WRITTEN REQUEST. Return the lines of the listing below verbatim, starting at its first line and ending with the line that contains "v(0, 42.5) *", with both ends included.

-- START DATA LISTING --

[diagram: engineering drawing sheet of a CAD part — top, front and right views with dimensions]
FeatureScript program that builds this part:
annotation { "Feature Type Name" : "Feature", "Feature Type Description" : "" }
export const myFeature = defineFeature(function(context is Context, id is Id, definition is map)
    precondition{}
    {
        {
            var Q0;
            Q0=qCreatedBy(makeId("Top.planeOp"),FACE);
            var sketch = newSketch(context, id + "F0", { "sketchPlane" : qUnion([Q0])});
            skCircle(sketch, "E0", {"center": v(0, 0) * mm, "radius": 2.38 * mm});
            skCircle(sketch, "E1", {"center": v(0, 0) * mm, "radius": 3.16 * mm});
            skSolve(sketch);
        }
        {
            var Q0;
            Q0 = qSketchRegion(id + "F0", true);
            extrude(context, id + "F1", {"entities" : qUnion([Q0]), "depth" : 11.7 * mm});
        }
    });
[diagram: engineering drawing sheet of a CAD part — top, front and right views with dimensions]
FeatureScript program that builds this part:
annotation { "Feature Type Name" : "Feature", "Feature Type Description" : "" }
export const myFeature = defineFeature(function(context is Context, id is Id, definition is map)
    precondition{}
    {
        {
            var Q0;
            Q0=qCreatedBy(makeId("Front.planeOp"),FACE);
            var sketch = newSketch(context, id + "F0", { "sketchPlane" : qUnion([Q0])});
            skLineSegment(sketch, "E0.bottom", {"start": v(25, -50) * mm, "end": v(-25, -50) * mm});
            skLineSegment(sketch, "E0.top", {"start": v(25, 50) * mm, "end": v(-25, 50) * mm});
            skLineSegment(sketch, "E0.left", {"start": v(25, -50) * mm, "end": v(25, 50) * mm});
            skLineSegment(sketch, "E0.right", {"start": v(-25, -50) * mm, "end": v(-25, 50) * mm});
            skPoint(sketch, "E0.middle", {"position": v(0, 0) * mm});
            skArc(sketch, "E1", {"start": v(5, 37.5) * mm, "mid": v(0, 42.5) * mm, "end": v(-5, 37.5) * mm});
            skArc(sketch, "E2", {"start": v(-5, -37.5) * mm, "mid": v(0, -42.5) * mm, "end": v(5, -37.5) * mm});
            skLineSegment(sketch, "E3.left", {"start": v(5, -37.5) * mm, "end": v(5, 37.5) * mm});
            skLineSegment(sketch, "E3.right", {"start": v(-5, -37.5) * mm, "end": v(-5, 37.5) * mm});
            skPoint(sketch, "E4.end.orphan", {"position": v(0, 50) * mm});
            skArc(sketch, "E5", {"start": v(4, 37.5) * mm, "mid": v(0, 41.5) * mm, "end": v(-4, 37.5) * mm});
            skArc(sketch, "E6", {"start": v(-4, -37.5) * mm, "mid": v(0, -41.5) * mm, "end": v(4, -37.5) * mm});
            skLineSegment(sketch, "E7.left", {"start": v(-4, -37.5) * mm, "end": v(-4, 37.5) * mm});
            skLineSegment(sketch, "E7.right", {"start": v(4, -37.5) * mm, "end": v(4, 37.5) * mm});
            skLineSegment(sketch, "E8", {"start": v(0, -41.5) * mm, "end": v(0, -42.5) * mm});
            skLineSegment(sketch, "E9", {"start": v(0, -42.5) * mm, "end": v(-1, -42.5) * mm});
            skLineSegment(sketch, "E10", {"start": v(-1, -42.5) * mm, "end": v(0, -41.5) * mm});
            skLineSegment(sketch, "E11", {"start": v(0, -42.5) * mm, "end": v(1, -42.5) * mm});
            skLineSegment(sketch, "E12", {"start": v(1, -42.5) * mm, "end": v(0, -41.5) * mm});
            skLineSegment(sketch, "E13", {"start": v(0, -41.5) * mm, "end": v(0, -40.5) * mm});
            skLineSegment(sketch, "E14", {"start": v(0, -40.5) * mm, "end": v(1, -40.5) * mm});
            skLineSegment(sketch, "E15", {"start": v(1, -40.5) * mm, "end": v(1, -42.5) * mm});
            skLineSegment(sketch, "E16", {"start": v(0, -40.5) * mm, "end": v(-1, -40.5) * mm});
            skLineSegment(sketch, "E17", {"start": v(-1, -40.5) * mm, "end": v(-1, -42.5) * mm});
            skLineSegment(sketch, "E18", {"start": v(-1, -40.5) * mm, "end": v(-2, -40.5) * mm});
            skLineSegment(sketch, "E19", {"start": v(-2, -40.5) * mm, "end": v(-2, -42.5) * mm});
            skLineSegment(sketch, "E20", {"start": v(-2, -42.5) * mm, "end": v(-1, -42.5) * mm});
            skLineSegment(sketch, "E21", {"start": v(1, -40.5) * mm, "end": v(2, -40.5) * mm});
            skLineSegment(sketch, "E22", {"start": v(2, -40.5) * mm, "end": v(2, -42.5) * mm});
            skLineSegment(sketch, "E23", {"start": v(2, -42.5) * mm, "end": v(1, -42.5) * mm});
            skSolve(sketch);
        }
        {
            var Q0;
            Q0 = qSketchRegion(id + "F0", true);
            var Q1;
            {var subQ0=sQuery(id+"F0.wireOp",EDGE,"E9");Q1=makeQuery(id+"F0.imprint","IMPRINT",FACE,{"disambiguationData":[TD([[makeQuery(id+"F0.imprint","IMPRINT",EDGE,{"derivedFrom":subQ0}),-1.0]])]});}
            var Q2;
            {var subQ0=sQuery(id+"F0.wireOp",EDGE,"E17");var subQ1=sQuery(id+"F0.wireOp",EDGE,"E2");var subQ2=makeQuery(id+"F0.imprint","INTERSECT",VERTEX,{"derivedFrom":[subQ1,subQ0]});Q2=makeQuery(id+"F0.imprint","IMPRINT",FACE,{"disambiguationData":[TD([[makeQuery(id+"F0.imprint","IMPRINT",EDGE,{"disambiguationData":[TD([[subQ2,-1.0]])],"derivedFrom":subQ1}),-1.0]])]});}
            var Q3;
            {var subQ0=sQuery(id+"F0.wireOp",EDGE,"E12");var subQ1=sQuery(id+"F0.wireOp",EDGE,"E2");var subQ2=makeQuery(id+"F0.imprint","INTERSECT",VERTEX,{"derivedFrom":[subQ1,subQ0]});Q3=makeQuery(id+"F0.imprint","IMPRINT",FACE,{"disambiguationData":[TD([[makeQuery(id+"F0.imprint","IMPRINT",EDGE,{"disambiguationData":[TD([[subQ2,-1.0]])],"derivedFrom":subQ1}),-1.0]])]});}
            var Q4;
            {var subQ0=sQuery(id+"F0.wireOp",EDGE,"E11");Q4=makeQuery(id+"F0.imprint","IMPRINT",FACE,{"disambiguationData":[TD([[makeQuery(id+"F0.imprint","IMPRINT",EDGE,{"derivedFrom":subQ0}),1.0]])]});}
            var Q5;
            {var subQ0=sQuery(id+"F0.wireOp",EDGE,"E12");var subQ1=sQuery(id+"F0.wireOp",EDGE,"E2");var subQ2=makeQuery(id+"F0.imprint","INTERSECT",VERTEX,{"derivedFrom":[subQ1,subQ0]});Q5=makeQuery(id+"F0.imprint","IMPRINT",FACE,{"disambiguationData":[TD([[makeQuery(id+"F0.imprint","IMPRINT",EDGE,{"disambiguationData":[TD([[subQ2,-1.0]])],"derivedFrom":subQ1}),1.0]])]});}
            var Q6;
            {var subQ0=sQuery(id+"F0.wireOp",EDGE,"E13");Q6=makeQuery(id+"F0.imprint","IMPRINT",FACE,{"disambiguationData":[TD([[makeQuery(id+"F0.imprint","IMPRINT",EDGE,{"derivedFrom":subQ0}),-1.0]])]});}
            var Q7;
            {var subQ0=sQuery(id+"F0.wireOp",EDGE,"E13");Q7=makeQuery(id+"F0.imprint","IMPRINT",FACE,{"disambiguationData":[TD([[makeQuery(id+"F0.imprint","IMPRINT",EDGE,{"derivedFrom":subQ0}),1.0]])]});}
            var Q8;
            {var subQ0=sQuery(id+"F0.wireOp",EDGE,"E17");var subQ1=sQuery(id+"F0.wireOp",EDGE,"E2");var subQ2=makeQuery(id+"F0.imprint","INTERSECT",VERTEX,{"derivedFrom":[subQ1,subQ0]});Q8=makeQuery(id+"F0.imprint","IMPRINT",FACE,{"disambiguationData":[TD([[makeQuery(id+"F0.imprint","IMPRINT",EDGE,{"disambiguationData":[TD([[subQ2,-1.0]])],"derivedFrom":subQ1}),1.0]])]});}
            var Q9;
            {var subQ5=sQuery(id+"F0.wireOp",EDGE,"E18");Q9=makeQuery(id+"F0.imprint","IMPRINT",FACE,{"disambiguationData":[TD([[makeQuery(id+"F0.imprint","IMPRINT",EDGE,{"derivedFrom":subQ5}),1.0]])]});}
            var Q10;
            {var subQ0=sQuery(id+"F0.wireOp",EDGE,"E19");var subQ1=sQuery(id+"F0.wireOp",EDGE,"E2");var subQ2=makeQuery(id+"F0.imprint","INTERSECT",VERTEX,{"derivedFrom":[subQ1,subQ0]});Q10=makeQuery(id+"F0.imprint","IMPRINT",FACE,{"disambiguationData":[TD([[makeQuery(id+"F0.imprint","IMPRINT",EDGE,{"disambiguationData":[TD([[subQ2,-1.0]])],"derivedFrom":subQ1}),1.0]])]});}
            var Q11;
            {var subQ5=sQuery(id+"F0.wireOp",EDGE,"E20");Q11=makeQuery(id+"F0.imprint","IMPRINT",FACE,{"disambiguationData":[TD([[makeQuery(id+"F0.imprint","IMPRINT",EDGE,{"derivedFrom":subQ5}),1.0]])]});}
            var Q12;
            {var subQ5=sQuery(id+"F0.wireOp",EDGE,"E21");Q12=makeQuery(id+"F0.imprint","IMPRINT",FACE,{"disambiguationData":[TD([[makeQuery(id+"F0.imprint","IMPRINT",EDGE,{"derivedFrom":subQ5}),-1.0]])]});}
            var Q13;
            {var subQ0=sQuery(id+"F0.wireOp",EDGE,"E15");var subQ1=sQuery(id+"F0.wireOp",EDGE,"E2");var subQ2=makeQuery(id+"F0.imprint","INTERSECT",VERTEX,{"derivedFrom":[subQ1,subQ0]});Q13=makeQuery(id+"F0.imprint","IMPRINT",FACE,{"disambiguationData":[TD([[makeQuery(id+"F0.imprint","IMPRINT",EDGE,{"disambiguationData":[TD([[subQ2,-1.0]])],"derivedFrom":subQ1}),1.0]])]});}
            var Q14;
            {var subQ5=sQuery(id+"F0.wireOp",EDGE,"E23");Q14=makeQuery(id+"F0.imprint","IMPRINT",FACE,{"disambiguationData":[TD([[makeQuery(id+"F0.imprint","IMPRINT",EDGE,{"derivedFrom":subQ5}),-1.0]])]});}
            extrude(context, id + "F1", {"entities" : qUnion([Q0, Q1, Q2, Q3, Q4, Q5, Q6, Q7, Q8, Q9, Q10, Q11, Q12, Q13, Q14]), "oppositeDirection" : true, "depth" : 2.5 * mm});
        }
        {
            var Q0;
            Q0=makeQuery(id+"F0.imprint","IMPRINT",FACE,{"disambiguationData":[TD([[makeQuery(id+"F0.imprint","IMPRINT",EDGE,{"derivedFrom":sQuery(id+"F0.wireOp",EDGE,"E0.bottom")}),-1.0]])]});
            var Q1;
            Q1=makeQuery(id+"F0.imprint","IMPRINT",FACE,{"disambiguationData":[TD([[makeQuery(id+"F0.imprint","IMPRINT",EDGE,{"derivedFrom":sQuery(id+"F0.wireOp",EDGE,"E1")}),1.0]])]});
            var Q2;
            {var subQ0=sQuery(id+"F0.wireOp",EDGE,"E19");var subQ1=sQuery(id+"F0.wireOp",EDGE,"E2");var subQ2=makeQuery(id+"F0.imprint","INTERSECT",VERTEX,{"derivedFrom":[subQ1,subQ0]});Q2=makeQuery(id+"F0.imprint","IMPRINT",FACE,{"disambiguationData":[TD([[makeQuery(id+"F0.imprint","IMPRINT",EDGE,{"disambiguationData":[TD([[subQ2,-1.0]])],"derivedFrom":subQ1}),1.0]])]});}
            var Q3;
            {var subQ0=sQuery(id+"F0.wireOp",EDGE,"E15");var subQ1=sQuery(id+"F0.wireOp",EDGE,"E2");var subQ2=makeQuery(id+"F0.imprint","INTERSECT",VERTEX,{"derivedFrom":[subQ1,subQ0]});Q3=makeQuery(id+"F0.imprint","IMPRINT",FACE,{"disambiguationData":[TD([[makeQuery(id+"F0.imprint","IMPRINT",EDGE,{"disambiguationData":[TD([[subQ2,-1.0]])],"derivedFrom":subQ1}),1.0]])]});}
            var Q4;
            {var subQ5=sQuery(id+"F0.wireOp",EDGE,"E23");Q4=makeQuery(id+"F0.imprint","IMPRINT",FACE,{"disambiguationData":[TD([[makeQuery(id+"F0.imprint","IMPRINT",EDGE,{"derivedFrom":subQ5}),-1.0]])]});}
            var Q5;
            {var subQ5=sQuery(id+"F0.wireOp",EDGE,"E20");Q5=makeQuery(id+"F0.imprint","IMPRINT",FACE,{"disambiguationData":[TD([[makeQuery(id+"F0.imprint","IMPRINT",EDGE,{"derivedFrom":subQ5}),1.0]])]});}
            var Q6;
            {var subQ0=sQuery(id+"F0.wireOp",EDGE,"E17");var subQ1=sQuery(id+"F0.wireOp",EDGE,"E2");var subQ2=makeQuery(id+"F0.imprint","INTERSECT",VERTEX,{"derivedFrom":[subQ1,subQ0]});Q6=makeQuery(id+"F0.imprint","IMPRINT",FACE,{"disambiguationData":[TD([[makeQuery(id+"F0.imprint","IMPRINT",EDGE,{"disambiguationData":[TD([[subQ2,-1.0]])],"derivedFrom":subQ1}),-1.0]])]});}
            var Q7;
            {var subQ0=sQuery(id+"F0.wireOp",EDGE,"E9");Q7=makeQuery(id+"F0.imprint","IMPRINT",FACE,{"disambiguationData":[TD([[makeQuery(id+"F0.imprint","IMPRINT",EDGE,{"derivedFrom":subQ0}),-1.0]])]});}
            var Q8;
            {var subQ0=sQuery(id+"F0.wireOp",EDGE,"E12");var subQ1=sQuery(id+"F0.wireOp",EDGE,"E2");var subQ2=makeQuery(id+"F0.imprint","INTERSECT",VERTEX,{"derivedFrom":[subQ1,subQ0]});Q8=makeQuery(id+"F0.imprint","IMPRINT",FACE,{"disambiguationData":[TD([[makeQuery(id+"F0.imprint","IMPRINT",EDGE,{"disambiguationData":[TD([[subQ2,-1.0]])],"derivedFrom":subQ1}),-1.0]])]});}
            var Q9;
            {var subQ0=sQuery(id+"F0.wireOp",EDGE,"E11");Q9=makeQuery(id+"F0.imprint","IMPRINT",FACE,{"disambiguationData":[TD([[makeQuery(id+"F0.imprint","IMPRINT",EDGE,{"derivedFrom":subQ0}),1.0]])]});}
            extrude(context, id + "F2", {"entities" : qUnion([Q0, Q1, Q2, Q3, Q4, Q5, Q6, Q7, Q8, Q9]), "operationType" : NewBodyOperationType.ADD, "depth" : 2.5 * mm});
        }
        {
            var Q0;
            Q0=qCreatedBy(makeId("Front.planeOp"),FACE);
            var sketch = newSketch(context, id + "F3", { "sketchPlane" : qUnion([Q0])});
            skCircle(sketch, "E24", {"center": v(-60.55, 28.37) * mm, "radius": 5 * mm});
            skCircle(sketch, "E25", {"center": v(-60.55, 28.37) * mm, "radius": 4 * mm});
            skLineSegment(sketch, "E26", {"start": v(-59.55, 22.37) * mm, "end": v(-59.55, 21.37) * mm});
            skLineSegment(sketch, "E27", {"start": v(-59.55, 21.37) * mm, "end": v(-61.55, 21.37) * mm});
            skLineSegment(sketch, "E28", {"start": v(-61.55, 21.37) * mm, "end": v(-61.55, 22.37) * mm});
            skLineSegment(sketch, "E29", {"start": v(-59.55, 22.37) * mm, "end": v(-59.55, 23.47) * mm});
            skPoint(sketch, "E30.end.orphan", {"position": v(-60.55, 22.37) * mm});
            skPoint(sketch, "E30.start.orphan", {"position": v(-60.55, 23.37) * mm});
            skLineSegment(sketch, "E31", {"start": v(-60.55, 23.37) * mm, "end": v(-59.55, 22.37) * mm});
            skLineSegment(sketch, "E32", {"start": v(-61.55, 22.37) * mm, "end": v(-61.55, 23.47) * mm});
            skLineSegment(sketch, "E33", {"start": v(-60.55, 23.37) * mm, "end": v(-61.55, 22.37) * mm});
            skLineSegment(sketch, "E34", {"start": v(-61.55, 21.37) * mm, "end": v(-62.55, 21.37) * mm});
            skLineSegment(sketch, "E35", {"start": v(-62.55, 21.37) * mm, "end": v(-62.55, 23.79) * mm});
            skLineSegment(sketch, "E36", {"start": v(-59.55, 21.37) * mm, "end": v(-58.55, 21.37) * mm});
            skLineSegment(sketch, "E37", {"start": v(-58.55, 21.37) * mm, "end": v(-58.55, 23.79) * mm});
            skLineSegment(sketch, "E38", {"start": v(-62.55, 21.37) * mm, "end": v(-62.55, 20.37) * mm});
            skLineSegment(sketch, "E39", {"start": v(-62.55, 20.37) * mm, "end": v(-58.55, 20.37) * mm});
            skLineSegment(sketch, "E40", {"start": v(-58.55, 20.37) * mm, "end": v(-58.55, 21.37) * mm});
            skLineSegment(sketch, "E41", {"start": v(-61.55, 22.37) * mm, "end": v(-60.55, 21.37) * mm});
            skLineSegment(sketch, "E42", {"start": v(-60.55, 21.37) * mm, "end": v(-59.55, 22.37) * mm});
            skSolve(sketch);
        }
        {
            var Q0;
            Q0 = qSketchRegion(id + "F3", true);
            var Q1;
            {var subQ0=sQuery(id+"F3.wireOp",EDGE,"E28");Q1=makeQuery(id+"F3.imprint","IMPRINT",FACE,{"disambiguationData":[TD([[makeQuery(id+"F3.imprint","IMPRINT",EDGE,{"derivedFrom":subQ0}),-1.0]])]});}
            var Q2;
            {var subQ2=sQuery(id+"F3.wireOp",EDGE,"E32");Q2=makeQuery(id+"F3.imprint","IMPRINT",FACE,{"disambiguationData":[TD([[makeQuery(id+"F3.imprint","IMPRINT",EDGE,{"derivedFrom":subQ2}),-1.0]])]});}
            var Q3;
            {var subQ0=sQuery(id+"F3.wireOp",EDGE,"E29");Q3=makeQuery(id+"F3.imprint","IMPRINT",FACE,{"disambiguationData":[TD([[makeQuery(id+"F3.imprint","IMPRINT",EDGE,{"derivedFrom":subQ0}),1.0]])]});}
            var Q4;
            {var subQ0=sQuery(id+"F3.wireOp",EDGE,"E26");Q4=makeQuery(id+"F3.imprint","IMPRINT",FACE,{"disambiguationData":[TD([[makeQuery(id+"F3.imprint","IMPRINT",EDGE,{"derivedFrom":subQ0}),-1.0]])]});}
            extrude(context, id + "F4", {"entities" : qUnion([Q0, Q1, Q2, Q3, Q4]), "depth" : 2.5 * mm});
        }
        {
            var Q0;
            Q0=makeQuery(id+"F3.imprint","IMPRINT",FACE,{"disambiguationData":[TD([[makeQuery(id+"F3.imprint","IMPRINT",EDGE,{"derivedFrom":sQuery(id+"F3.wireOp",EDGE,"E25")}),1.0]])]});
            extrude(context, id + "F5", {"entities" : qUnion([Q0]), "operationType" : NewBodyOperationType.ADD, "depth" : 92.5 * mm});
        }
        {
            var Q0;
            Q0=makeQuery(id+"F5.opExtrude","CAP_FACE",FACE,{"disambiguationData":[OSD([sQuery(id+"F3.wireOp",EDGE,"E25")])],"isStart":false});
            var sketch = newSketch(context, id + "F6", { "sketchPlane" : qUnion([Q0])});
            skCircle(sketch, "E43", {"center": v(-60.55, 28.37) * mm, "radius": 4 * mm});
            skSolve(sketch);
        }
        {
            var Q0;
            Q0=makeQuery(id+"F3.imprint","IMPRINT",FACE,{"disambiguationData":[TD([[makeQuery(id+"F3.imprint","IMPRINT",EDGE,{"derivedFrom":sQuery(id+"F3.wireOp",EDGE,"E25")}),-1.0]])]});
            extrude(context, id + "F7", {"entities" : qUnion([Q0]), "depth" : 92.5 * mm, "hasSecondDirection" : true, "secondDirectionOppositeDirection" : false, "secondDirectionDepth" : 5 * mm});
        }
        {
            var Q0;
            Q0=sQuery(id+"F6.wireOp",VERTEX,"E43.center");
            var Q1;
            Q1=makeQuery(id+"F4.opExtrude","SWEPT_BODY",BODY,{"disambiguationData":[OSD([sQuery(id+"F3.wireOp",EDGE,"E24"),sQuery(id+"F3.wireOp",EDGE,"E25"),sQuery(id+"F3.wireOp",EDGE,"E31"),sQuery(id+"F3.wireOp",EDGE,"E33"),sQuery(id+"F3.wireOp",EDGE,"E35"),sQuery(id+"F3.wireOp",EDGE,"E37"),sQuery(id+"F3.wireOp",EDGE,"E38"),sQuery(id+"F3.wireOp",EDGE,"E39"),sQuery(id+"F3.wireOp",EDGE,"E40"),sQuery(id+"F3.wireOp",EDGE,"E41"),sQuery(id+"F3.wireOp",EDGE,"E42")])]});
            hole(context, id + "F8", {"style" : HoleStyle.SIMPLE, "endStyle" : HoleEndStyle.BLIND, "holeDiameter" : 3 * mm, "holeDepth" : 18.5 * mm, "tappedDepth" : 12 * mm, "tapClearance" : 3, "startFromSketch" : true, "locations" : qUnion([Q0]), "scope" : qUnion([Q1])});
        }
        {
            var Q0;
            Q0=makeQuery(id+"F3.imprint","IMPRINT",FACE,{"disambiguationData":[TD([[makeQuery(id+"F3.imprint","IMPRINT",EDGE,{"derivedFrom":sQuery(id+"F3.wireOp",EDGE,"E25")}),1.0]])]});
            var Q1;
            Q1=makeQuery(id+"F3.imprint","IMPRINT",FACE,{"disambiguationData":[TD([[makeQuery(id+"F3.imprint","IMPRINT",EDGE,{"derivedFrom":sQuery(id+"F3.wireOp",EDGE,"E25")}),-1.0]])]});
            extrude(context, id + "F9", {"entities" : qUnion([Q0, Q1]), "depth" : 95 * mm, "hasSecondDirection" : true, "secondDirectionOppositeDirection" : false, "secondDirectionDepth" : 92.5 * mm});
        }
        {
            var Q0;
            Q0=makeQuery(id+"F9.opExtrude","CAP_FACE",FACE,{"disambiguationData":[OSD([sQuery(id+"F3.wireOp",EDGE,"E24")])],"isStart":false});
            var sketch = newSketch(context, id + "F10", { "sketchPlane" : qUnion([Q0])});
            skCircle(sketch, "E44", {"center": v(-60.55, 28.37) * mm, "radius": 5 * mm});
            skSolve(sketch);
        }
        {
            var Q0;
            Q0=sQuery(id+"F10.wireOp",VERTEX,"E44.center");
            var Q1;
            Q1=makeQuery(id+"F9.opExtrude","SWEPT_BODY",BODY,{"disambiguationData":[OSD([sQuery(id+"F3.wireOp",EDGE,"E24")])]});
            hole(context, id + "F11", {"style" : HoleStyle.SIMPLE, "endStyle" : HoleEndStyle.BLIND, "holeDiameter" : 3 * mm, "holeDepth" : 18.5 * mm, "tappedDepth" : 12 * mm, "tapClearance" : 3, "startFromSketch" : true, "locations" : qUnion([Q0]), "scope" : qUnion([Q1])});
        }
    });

-- END DATA LISTING --

WORKED ANSWER.
[diagram: engineering drawing sheet of a CAD part — top, front and right views with dimensions]
FeatureScript program that builds this part:
annotation { "Feature Type Name" : "Feature", "Feature Type Description" : "" }
export const myFeature = defineFeature(function(context is Context, id is Id, definition is map)
    precondition{}
    {
        {
            var Q0;
            Q0=qCreatedBy(makeId("Top.planeOp"),FACE);
            var sketch = newSketch(context, id + "F0", { "sketchPlane" : qUnion([Q0])});
            skCircle(sketch, "E0", {"center": v(0, 0) * mm, "radius": 2.38 * mm});
            skCircle(sketch, "E1", {"center": v(0, 0) * mm, "radius": 3.16 * mm});
            skSolve(sketch);
        }
        {
            var Q0;
            Q0 = qSketchRegion(id + "F0", true);
            extrude(context, id + "F1", {"entities" : qUnion([Q0]), "depth" : 11.7 * mm});
        }
    });
[diagram: engineering drawing sheet of a CAD part — top, front and right views with dimensions]
FeatureScript program that builds this part:
annotation { "Feature Type Name" : "Feature", "Feature Type Description" : "" }
export const myFeature = defineFeature(function(context is Context, id is Id, definition is map)
    precondition{}
    {
        {
            var Q0;
            Q0=qCreatedBy(makeId("Front.planeOp"),FACE);
            var sketch = newSketch(context, id + "F0", { "sketchPlane" : qUnion([Q0])});
            skLineSegment(sketch, "E0.bottom", {"start": v(25, -50) * mm, "end": v(-25, -50) * mm});
            skLineSegment(sketch, "E0.top", {"start": v(25, 50) * mm, "end": v(-25, 50) * mm});
            skLineSegment(sketch, "E0.left", {"start": v(25, -50) * mm, "end": v(25, 50) * mm});
            skLineSegment(sketch, "E0.right", {"start": v(-25, -50) * mm, "end": v(-25, 50) * mm});
            skPoint(sketch, "E0.middle", {"position": v(0, 0) * mm});
            skArc(sketch, "E1", {"start": v(5, 37.5) * mm, "mid": v(0, 42.5) * mm, "end": v(-5, 37.5) * mm});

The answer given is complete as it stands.